*** Block opens ***
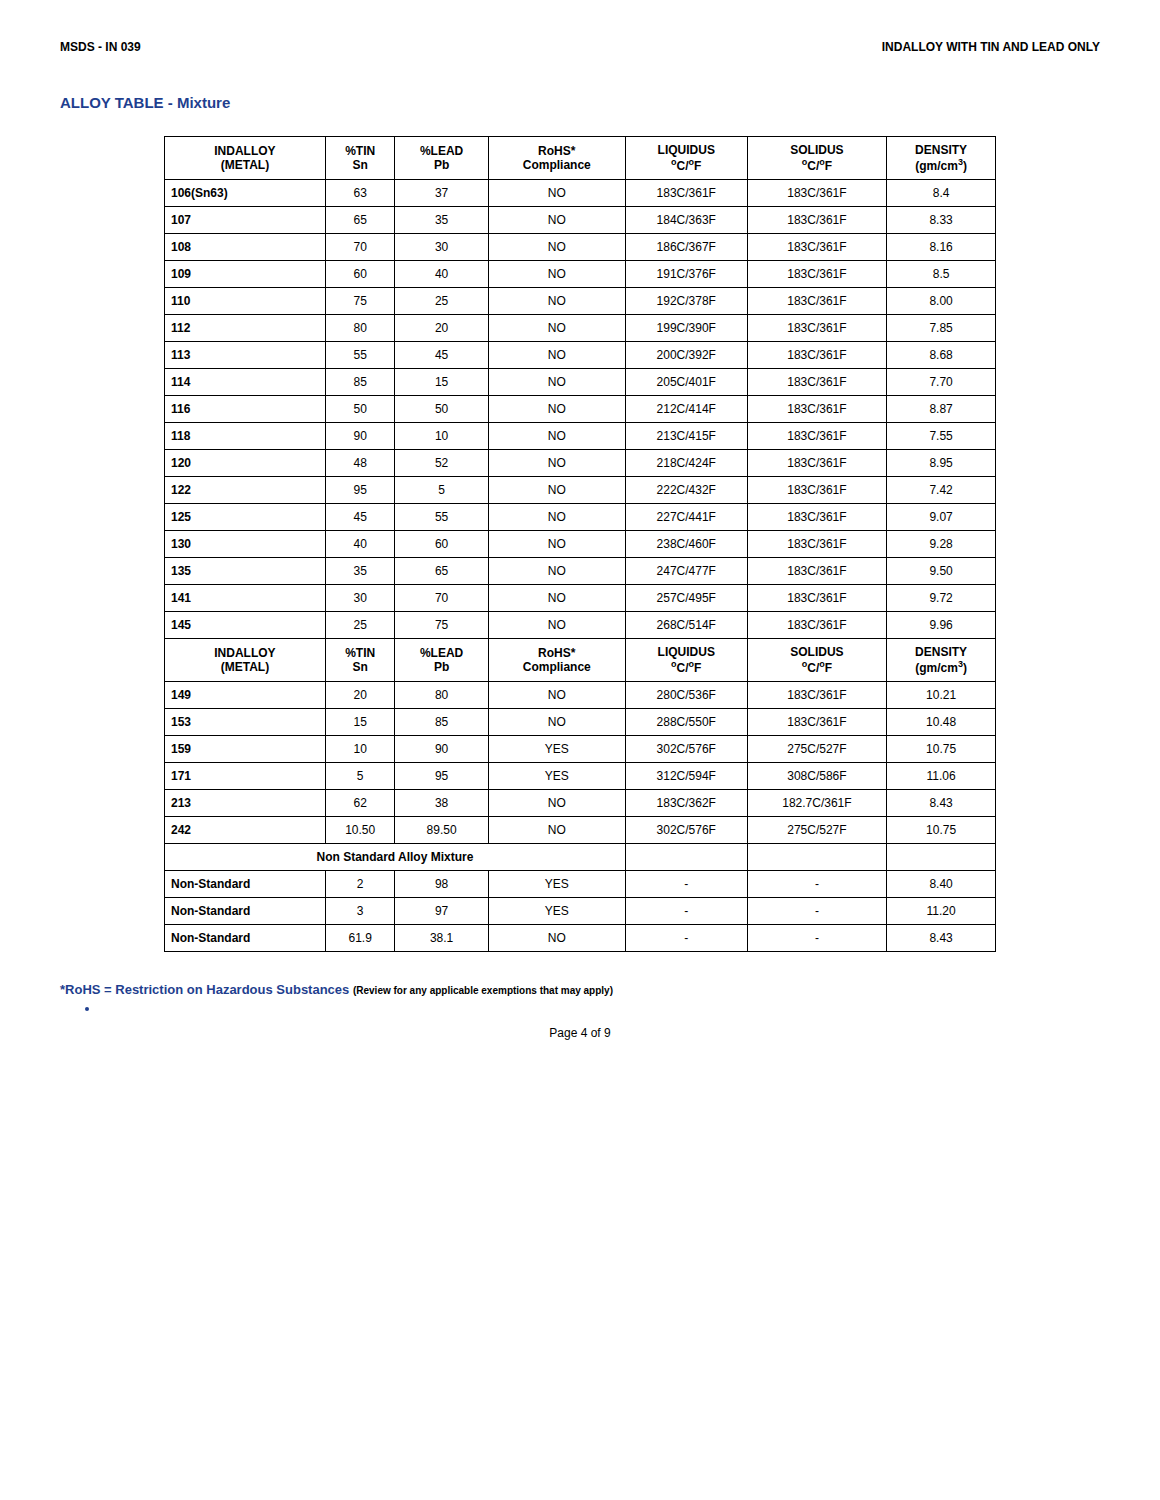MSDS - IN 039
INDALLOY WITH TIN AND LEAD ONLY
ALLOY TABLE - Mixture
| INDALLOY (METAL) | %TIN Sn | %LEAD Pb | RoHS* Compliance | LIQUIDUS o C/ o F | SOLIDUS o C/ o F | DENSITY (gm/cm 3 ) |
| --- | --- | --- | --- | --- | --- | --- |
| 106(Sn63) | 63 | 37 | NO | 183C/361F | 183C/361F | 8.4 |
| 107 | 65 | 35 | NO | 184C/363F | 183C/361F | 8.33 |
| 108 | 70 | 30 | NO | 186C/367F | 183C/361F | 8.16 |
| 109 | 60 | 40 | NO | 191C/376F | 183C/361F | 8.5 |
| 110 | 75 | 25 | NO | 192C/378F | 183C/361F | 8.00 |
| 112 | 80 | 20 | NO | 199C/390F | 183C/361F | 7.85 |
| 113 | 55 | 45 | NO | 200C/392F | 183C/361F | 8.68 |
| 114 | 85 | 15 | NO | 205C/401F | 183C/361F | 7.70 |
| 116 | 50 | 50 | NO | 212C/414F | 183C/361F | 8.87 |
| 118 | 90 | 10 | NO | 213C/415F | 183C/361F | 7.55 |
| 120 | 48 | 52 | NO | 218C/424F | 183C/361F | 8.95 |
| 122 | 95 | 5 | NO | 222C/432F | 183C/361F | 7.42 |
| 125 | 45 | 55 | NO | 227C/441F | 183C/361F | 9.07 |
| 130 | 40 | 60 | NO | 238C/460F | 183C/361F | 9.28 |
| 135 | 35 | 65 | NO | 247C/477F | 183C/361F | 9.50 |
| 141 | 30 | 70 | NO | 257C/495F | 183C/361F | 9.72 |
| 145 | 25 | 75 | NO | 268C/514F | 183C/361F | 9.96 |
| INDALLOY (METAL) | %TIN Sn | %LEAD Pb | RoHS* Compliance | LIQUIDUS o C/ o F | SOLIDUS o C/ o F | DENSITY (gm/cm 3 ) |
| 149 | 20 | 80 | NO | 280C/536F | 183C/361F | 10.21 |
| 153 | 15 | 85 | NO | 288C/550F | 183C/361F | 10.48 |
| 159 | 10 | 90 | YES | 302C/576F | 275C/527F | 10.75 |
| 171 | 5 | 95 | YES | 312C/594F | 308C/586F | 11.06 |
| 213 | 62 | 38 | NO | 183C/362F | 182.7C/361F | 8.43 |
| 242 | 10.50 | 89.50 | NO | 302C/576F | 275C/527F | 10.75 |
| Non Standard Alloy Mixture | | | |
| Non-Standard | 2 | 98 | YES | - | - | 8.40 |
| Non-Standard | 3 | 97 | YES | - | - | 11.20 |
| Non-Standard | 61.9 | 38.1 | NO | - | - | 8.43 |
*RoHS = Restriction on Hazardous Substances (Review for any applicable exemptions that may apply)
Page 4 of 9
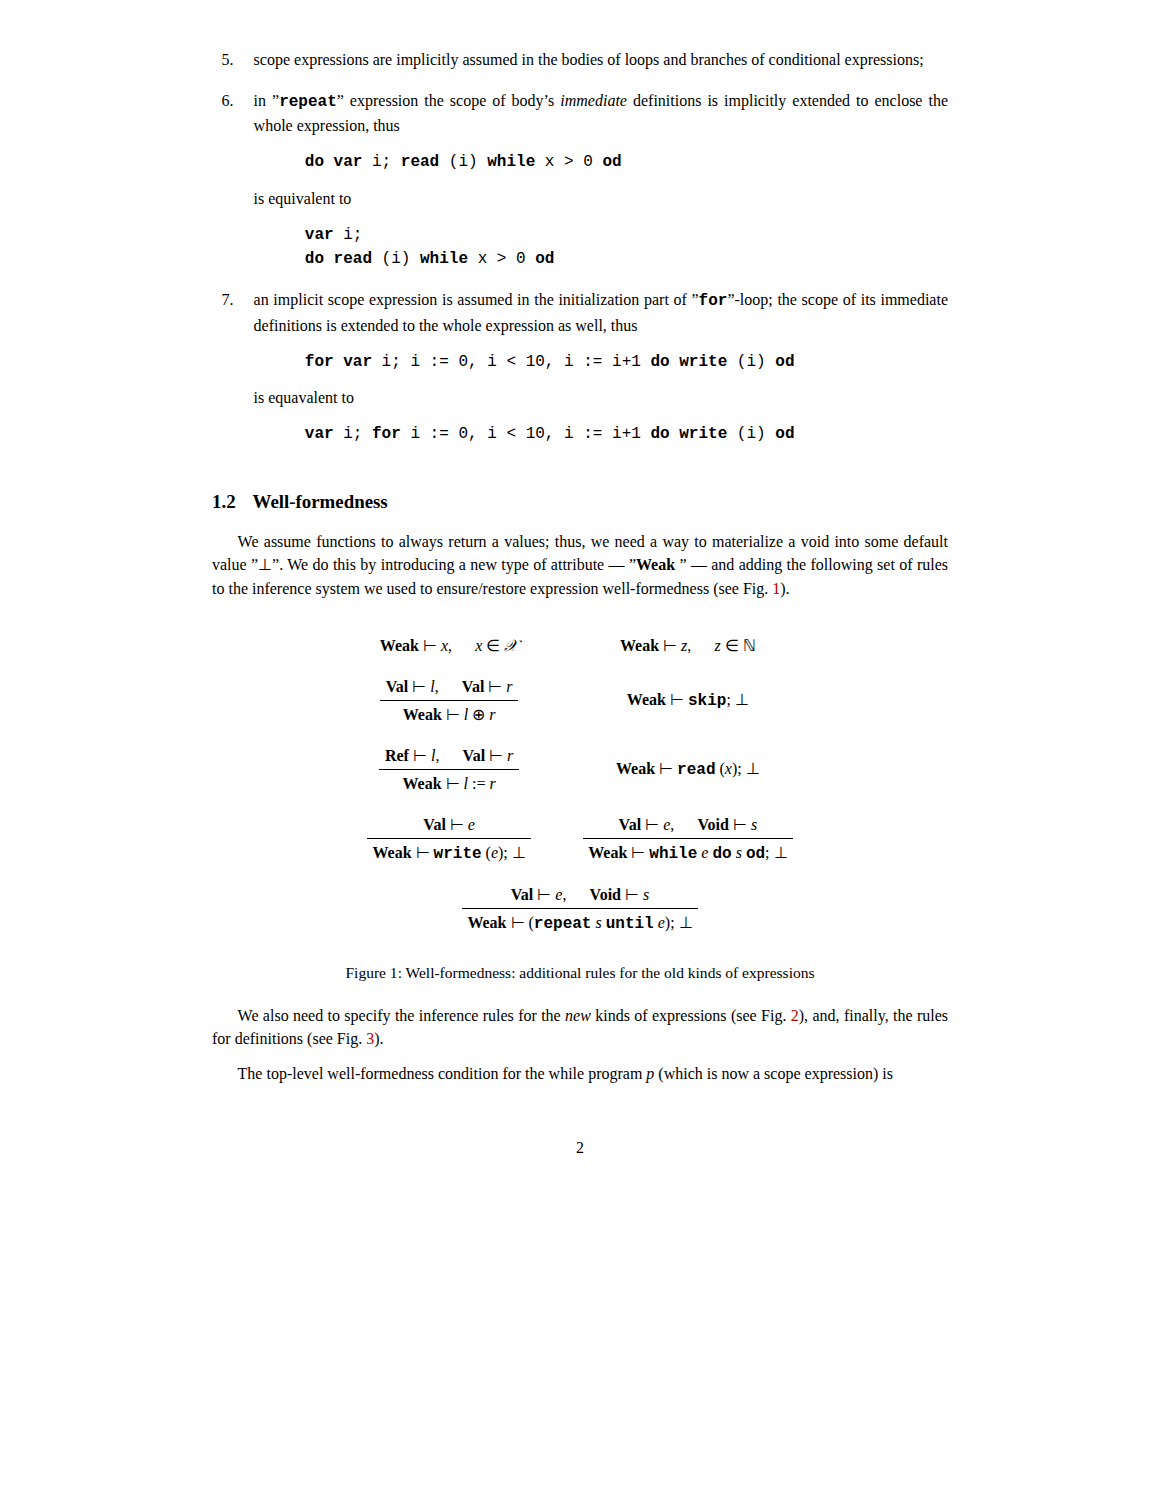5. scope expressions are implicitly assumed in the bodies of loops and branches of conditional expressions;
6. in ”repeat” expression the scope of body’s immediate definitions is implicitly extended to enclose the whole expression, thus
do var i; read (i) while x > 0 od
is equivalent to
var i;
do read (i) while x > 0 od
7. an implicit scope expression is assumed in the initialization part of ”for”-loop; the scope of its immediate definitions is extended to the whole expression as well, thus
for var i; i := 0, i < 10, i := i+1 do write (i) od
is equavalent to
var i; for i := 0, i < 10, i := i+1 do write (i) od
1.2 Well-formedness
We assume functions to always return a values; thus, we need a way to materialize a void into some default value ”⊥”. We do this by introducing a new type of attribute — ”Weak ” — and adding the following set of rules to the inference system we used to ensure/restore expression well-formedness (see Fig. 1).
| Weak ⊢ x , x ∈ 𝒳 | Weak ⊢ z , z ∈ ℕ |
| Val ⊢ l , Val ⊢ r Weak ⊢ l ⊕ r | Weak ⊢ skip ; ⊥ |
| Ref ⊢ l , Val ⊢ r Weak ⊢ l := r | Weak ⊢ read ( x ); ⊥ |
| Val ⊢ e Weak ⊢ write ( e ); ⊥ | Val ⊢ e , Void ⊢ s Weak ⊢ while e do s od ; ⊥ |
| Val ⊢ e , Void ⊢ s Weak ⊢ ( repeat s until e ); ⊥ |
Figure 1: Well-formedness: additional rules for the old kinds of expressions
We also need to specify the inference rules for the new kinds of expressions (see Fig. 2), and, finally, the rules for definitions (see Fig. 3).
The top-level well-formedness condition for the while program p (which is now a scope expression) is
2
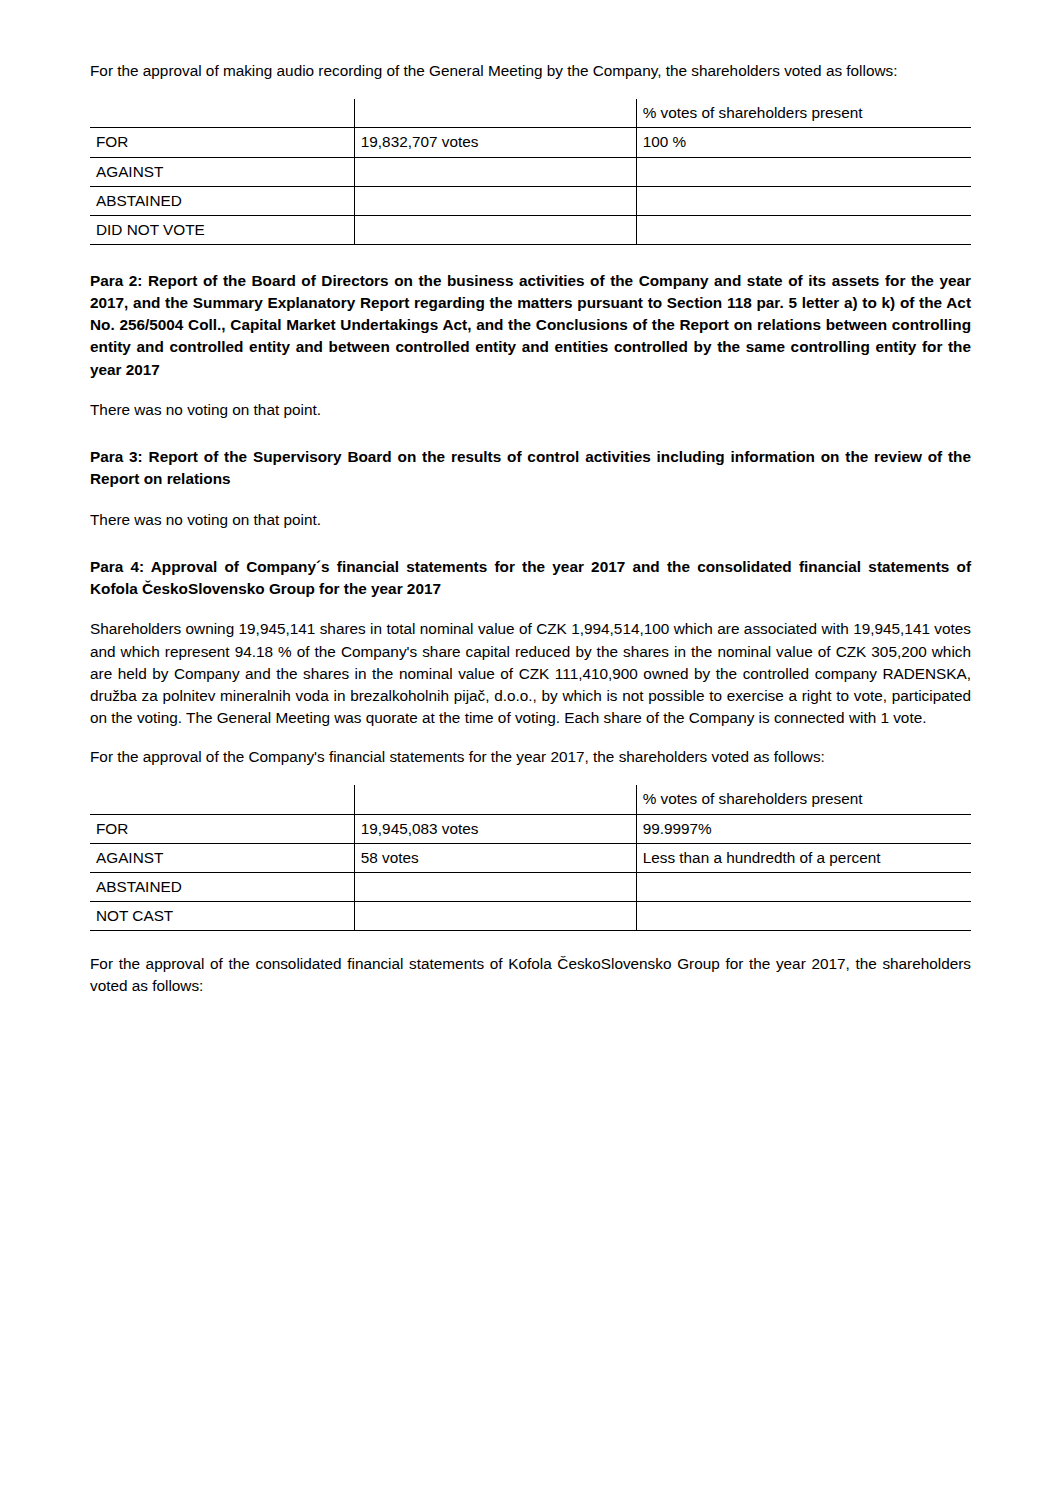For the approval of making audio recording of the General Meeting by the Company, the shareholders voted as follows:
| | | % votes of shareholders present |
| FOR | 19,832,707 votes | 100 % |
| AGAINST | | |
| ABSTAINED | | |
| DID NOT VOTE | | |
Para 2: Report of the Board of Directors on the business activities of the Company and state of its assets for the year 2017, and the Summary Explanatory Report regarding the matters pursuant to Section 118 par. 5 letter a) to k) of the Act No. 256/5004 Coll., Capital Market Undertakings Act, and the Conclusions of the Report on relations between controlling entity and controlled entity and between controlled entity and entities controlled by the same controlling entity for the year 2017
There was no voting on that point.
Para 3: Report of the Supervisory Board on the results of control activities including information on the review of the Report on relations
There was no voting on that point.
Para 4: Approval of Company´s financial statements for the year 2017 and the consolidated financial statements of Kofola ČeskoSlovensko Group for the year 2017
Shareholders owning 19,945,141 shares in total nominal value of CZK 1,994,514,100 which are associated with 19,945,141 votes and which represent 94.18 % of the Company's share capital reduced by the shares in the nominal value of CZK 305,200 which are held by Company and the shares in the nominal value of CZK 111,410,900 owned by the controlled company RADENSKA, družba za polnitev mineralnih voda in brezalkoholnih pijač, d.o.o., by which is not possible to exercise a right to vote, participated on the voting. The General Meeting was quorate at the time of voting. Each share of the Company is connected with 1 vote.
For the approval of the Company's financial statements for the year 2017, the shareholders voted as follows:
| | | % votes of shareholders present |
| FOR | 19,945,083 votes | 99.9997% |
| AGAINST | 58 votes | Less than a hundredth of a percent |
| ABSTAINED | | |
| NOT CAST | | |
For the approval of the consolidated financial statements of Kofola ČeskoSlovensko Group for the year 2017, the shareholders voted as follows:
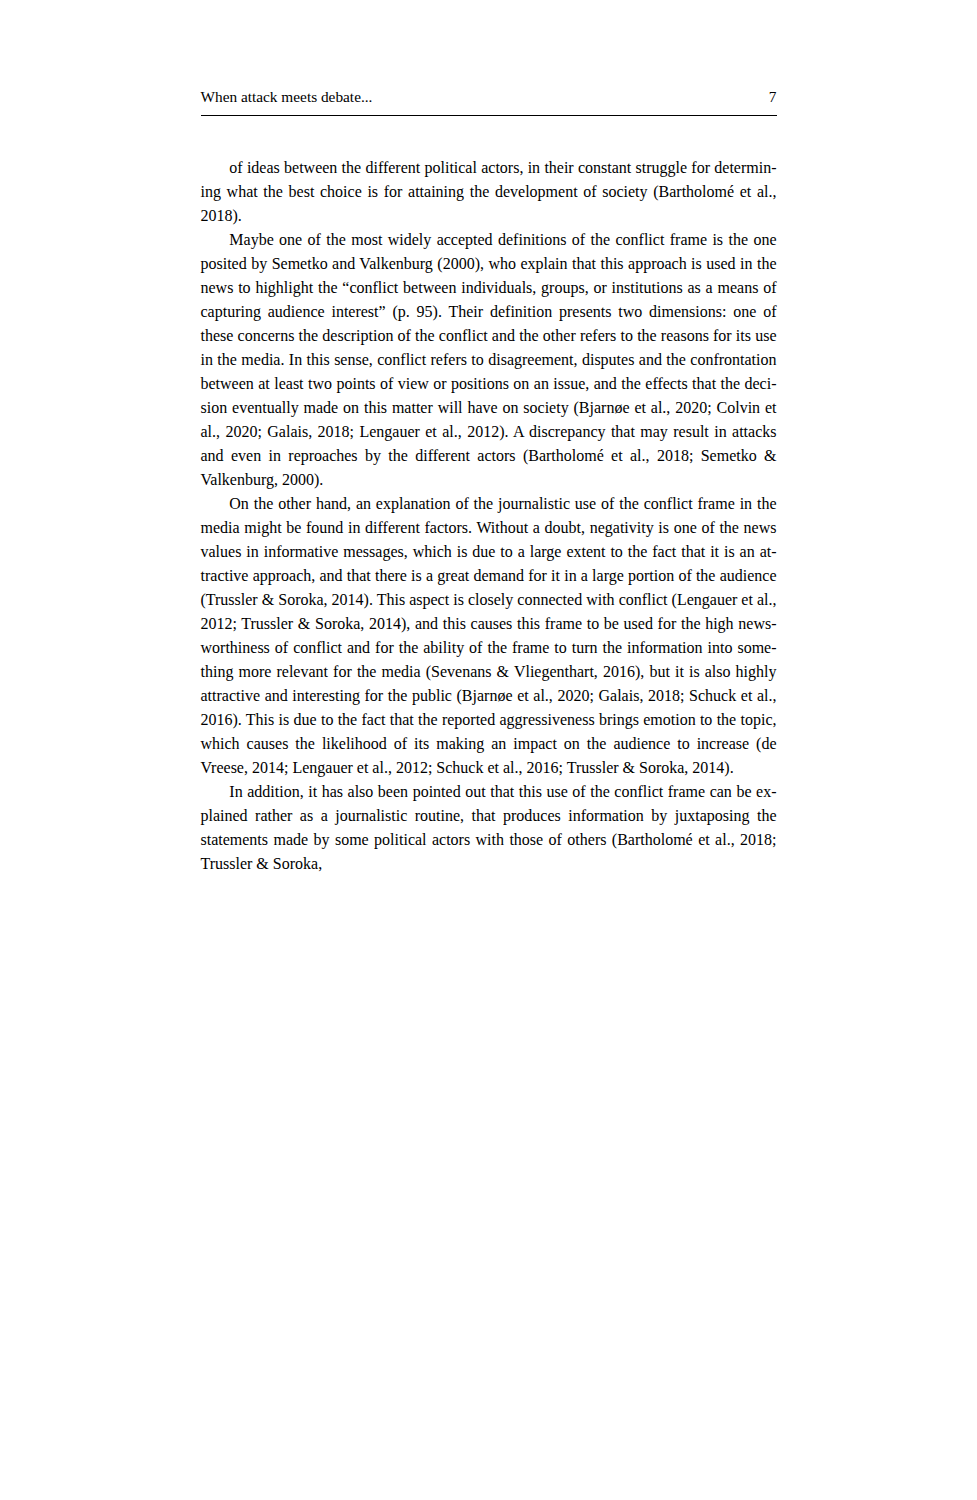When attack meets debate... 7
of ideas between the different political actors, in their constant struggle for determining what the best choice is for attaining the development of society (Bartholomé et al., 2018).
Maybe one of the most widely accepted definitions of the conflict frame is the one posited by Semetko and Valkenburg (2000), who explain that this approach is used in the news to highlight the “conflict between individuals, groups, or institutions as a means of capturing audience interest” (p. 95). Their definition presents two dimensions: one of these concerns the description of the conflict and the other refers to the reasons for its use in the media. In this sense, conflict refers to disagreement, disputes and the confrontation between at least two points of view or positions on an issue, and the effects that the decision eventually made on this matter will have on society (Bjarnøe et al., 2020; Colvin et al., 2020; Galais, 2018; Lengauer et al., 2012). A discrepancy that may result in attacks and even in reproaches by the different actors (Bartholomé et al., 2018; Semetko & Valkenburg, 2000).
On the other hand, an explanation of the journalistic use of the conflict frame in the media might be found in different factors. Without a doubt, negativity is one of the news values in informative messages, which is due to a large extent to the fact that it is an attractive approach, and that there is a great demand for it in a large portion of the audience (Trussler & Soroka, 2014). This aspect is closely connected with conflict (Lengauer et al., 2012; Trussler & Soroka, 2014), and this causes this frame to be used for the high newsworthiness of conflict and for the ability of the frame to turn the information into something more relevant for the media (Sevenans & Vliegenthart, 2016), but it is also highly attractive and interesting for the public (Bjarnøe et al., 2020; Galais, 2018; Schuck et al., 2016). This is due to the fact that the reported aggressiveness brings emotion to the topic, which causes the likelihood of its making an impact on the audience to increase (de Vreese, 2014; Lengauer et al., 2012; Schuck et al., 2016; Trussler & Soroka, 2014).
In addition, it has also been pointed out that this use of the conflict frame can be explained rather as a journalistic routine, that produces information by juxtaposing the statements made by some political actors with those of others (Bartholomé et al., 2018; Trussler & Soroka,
*** Block closes ***
* What you are asked to do:
Collect from the data above every line that includes "formedness".

* Problem solution:
1.2 Well-formedness
We assume functions to always return a values; thus, we need a way to materialize a void into some default value ”⊥”. We do this by introducing a new type of attribute — ”Weak ” — and adding the following set of rules to the inference system we used to ensure/restore expression well-formedness (see Fig. 1).
Figure 1: Well-formedness: additional rules for the old kinds of expressions
The top-level well-formedness condition for the while program p (which is now a scope expression) is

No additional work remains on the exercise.